Indeed we can import! Exciting!!

dfa = parquet_github_raw %>%
  arrow::read_parquet()
dfa %>% slice(1)
deal_id book counterparty commodity_name commodity_code executed_date first_delivery_date last_delivery_date last_trading_date volume buy_sell trading_unit tenor delivery_window strategy
0 Book_7 Counterparty_3 api2coal ATW 2021-03-07 11:50:24 2022-01-01 2022-12-31 2021-12-31 23000 sell MT year Cal 22 NA

Scan

tb = parquet_github_raw %>%
  arrow::open_dataset()

Mmm this workflow doesn’t work on a parquet stored on GitHub. Heres the error:

Error: Invalid: Unrecognized filesystem type in URI: https://raw.githubusercontent.com/smaanan/sev.en_commodities/main/random_deals.parq

Makes sense that you need a filesystem to ton teh query on. While storage solutions such as S3 and Blob storage offer this Github does not!

File Complexity

Lets initailize a named list we sometimes use.

df_etl = tibble(
  version = '0.1'
) %>% 
  mutate(
    vec1 = list(1:3),
    vec2 = list(c('a', 'b', 'c')),
    df1 = list(tibble(a = 1:3, b = c('a', 'b', 'c'))
    )
  )
  
df_etl
version vec1 vec2 df1
0.1 1, 2, 3 a, b, c 1, 2, 3, a, b, c

Lets see if we can save as parquet okay.

df_etl %>%
  arrow::write_parquet('df_etl.parquet')

Read it in?

dfa = arrow::read_parquet('df_etl.parquet')
dfa
version vec1 vec2 df1
0.1 1, 2, 3 a, b, c 1, 2, 3, a, b, c

We definitely can read it in… but is the data structure still usable?

dfa$vec1
<list<integer>[1]>
[[1]]
[1] 1 2 3
dfa$vec2
<list<character>[1]>
[[1]]
[1] "a" "b" "c"
dfa$df1[[1]]
a b
1 a
2 b
3 c

well everything works. But the one downside is that we need each of the things we need to unlist. Maybe we can process this into a named list? OMG. This is possible ….

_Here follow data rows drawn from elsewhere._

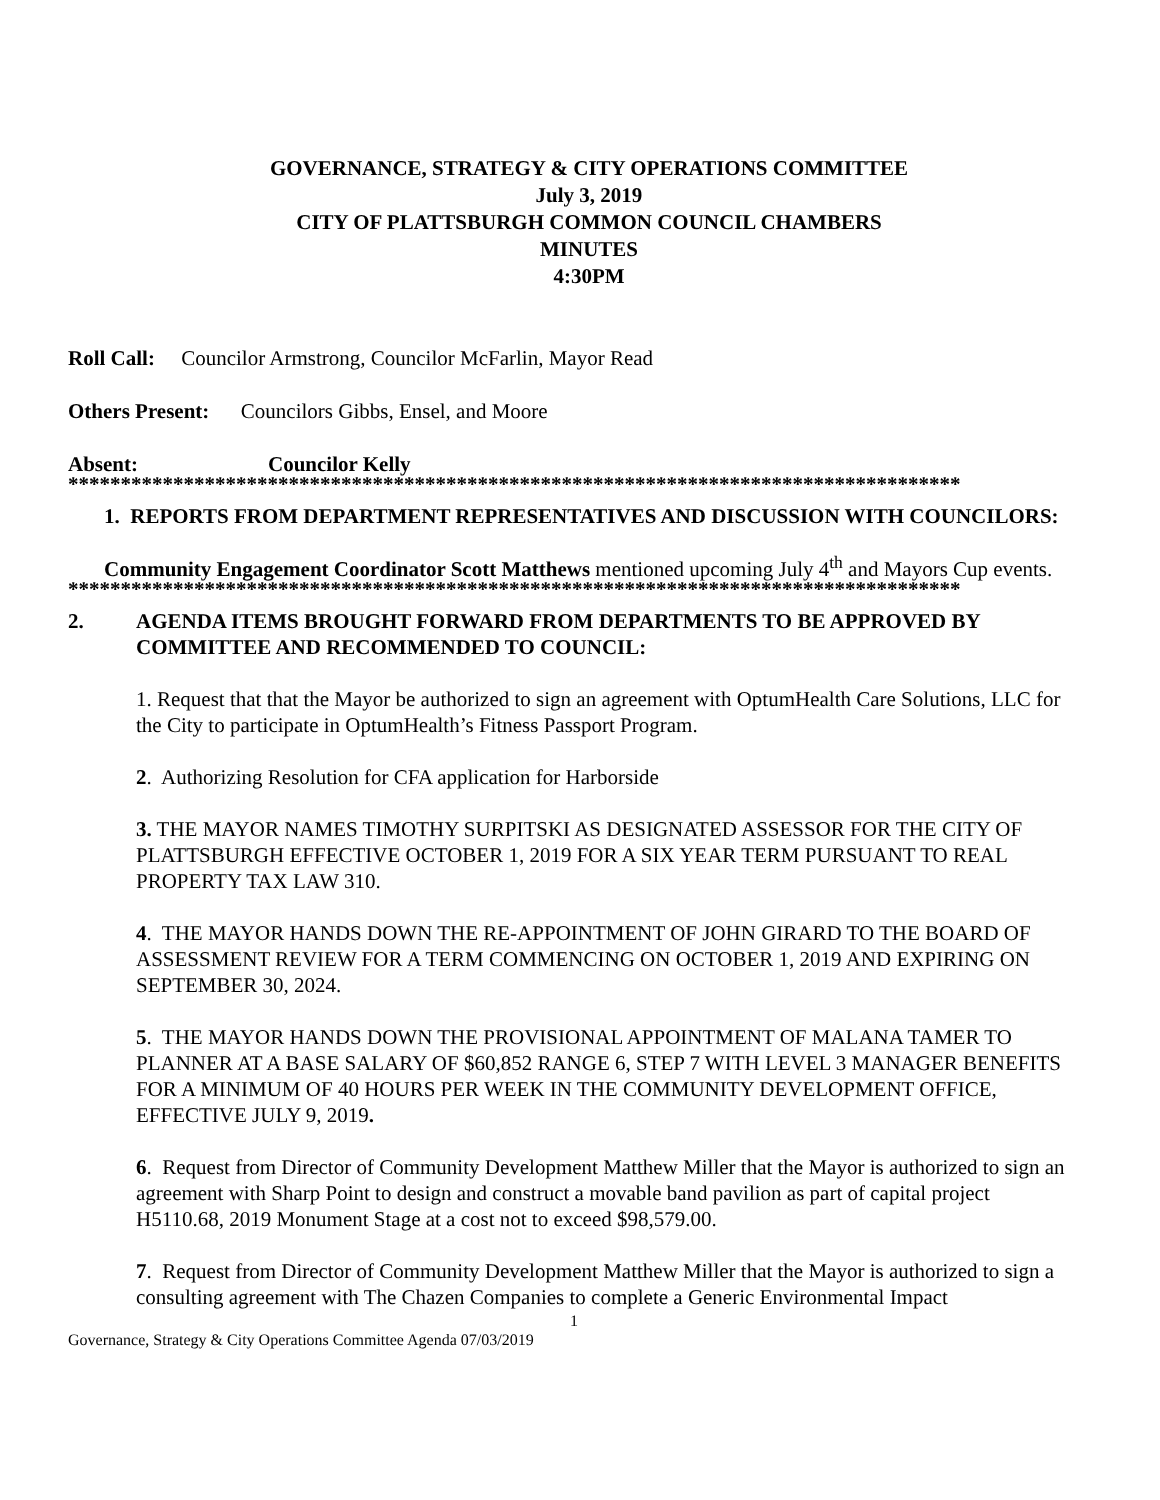GOVERNANCE, STRATEGY & CITY OPERATIONS COMMITTEE
July 3, 2019
CITY OF PLATTSBURGH COMMON COUNCIL CHAMBERS
MINUTES
4:30PM
Roll Call: Councilor Armstrong, Councilor McFarlin, Mayor Read
Others Present: Councilors Gibbs, Ensel, and Moore
Absent: Councilor Kelly
*************************************************************************************
1. REPORTS FROM DEPARTMENT REPRESENTATIVES AND DISCUSSION WITH COUNCILORS:
Community Engagement Coordinator Scott Matthews mentioned upcoming July 4<sup>th</sup> and Mayors Cup events.
*************************************************************************************
2. AGENDA ITEMS BROUGHT FORWARD FROM DEPARTMENTS TO BE APPROVED BY COMMITTEE AND RECOMMENDED TO COUNCIL:
1. Request that that the Mayor be authorized to sign an agreement with OptumHealth Care Solutions, LLC for the City to participate in OptumHealth’s Fitness Passport Program.
2. Authorizing Resolution for CFA application for Harborside
3. THE MAYOR NAMES TIMOTHY SURPITSKI AS DESIGNATED ASSESSOR FOR THE CITY OF PLATTSBURGH EFFECTIVE OCTOBER 1, 2019 FOR A SIX YEAR TERM PURSUANT TO REAL PROPERTY TAX LAW 310.
4. THE MAYOR HANDS DOWN THE RE-APPOINTMENT OF JOHN GIRARD TO THE BOARD OF ASSESSMENT REVIEW FOR A TERM COMMENCING ON OCTOBER 1, 2019 AND EXPIRING ON SEPTEMBER 30, 2024.
5. THE MAYOR HANDS DOWN THE PROVISIONAL APPOINTMENT OF MALANA TAMER TO PLANNER AT A BASE SALARY OF $60,852 RANGE 6, STEP 7 WITH LEVEL 3 MANAGER BENEFITS FOR A MINIMUM OF 40 HOURS PER WEEK IN THE COMMUNITY DEVELOPMENT OFFICE, EFFECTIVE JULY 9, 2019.
6. Request from Director of Community Development Matthew Miller that the Mayor is authorized to sign an agreement with Sharp Point to design and construct a movable band pavilion as part of capital project H5110.68, 2019 Monument Stage at a cost not to exceed $98,579.00.
7. Request from Director of Community Development Matthew Miller that the Mayor is authorized to sign a consulting agreement with The Chazen Companies to complete a Generic Environmental Impact
1
Governance, Strategy & City Operations Committee Agenda 07/03/2019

etl = dfa %>% unlist(use.names = T, recursive = F)
etl
$version
[1] "0.1"

$vec1
[1] 1 2 3

$vec2
[1] "a" "b" "c"

$df1
# A tibble: 3 × 2
      a b    
  <int> <chr>
1     1 a    
2     2 b    
3     3 c    

This is awesome. we can now deploy a complex named list as a parquet to GitHub.